Clarke shot in black-and-white, and the contrast between the gleaming white backdrop and her dark-skinned subject is arresting. Her takes are continuous, and you can hear her ordering the sound man to keep the tape rolling even as the screen goes black and the camera man changes magazines. Holliday is inexhaustible, roaring with laughter as he shares his stories, and typically Clarke ends each take by blurring the focus and cross-fading to a new shot. As the night goes on, Holliday smokes, drinks, puffs on a joint, and eventually latches onto a bottle of scotch, which he sucks at periodically. Eventually other voices can be heard off-camera, in particular the actor Carl Lee, who begins firing contemptuous personal remarks at Holliday. The film reaches its climax when the two men argue and a tearful Holliday protests bitterly, "If you don't know that I love you, man, then you don't know anything about anything."

Portrait of Jason is embraced now as a cornerstone of LGBT filmmaking, and you can understand why: despite his tragic streak, Holliday is full of life, proudly gay, and brutally, disarmingly frank about his sex life. "As you know, I'm an experimental queen," he quips, rattling off the sort of kinky services he offers his johns. For ten years he's dreamed of becoming a cabaret performer, and with some money from a sugar daddy he's hired a pianist and put together a singing act. At one point he busts out "The Music That Makes Me Dance" from Funny Girl, and he's pretty good; donning a feather boa, he impersonates Mae West and Pearl Bailey and he's pretty awful. Holliday exults in the attention of having cameras on him, and he seems to realize that this little project may be the biggest thing that will ever happen to him: "This is my chance to really feel myself, and say, 'Yeah—I'm the bitch.'" He chuckles and smokes. "Believe it! You amateur cunts take notice: I'm the bitch!"

Knowing how Clarke grew up, you can't help but wonder what Holliday might have accomplished with the sort of advantages she had. Yet Clarke was drawn to subjects like Jason Holliday precisely because, despite all her money, she felt marginalized herself—written off as a woman, written off as a dilettante. "I identified with black people because I couldn't deal with the woman question and I transposed it," she told interviewer DeeDee Halleck in 1985. "I could understand very easily the black problems, and I somehow equated them to how I felt." With great resentment, she would recall being interviewed for a job by the legendary exploitation producer Roger Corman and realizing that he had no idea who she was. By the time she died in 1997 (a year before Holliday), her work had fallen into relative obscurity, though a recent initiative called the Shirley Clarke Project has begun to restore, distribute, and celebrate her early classics, including Portrait of Jason.

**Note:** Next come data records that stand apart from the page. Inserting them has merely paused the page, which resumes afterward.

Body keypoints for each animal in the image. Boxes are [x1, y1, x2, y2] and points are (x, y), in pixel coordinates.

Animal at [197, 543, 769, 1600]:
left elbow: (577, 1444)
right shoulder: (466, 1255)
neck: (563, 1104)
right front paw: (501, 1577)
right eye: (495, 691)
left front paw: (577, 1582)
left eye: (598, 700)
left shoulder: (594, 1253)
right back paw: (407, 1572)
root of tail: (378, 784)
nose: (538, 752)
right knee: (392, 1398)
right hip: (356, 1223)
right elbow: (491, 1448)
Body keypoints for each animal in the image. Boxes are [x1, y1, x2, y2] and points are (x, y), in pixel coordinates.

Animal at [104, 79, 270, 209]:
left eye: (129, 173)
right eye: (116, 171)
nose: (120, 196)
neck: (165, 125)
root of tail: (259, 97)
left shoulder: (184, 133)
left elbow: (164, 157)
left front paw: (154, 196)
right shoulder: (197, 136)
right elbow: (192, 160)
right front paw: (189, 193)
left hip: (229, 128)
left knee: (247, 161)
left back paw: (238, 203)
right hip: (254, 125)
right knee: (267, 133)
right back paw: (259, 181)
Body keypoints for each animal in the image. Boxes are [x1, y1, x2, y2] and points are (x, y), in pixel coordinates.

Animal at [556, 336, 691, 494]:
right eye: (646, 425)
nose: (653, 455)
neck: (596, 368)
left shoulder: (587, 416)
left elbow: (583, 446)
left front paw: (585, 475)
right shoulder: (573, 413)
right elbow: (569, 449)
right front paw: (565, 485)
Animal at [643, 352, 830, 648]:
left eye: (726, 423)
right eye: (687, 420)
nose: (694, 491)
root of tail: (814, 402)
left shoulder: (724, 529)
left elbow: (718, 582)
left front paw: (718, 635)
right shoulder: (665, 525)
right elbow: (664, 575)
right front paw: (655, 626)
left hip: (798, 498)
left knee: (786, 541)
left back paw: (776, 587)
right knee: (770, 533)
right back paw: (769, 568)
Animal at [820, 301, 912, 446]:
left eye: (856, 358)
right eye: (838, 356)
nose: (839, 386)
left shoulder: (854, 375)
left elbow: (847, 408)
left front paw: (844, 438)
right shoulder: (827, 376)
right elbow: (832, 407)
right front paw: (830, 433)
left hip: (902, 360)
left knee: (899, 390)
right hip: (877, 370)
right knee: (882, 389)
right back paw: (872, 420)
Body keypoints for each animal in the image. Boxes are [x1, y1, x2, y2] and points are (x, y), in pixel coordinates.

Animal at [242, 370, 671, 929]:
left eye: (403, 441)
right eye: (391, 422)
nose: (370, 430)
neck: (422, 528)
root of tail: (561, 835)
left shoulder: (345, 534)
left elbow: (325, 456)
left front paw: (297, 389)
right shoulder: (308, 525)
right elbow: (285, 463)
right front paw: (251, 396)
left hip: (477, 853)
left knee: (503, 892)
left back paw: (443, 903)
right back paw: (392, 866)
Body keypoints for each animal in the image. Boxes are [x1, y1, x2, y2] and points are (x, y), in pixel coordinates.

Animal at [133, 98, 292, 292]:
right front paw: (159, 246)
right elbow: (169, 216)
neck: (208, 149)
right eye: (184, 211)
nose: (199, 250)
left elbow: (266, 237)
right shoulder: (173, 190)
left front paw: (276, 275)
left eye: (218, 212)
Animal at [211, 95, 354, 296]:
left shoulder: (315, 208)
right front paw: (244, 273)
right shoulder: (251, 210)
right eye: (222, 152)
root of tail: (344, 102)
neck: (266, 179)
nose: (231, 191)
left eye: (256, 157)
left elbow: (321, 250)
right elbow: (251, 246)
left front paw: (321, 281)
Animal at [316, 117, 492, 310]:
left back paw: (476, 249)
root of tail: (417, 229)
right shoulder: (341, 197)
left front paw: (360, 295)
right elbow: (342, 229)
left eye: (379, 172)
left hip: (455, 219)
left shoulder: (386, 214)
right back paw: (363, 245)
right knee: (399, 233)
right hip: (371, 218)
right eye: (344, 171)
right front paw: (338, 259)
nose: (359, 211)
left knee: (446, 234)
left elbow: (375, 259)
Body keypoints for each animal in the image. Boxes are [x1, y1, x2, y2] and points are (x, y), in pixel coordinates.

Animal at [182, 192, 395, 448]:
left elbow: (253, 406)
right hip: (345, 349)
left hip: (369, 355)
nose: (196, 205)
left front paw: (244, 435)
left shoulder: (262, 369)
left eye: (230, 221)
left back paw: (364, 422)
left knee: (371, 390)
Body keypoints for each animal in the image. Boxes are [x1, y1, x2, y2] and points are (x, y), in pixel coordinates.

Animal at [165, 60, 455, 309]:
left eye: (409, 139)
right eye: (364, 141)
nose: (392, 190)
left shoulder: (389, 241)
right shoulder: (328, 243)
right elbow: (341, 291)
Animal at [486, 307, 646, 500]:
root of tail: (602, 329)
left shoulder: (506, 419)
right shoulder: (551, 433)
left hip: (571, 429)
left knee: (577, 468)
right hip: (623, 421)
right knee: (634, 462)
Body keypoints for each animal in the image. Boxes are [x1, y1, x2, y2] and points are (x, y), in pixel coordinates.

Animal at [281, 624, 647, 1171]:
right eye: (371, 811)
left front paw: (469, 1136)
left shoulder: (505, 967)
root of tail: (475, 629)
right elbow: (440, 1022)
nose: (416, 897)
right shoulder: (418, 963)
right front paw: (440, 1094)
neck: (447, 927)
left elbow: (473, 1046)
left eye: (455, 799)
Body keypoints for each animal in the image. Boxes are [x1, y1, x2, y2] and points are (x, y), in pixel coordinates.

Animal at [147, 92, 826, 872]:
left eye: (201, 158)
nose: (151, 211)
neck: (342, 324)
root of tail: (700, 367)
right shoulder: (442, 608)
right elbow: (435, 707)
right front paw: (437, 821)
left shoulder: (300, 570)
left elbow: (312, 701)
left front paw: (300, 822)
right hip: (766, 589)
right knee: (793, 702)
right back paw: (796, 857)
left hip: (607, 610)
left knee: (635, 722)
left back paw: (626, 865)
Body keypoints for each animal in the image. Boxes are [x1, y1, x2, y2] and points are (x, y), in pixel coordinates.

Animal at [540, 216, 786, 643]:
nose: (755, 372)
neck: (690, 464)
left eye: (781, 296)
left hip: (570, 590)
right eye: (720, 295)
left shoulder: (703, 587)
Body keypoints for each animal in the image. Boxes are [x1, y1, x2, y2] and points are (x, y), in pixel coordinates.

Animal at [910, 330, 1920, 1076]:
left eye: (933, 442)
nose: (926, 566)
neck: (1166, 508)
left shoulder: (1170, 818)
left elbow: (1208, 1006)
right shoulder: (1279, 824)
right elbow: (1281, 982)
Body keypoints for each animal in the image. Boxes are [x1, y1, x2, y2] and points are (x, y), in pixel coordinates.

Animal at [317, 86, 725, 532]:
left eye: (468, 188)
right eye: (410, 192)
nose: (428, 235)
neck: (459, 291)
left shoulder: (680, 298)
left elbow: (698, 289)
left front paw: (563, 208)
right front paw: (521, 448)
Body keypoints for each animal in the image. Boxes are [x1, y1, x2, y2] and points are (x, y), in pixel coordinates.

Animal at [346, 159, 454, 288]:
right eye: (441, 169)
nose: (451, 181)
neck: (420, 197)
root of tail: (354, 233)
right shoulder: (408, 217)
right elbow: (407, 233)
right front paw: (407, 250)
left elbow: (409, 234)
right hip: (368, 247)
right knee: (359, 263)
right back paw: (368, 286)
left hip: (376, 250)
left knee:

Interviewed in 1983, Clarke recalls that she went into the shoot hating Holliday but fell in love with him as the hours passed, and nowadays Portrait of Jason is debated as an example of cinema verite because Clarke so tacitly indulges Holliday's drama queen instincts, letting him turn a documentary into a one-man show. After a while you begin to wonder how much you're being hustled here, and whether Holliday might not see Clarke the same way he does the rich whites he doted on as a houseboy: "They think you're just a dumb, stupid little colored boy and you're trying to get a few dollars, and they're gonna use you as a joke. And it gets to be a joke sometime as to who's using who." The blurred line between truth and fiction, between portrait and self-portrait, makes Jason a fascinating experience long after he and Clarke went their separate ways.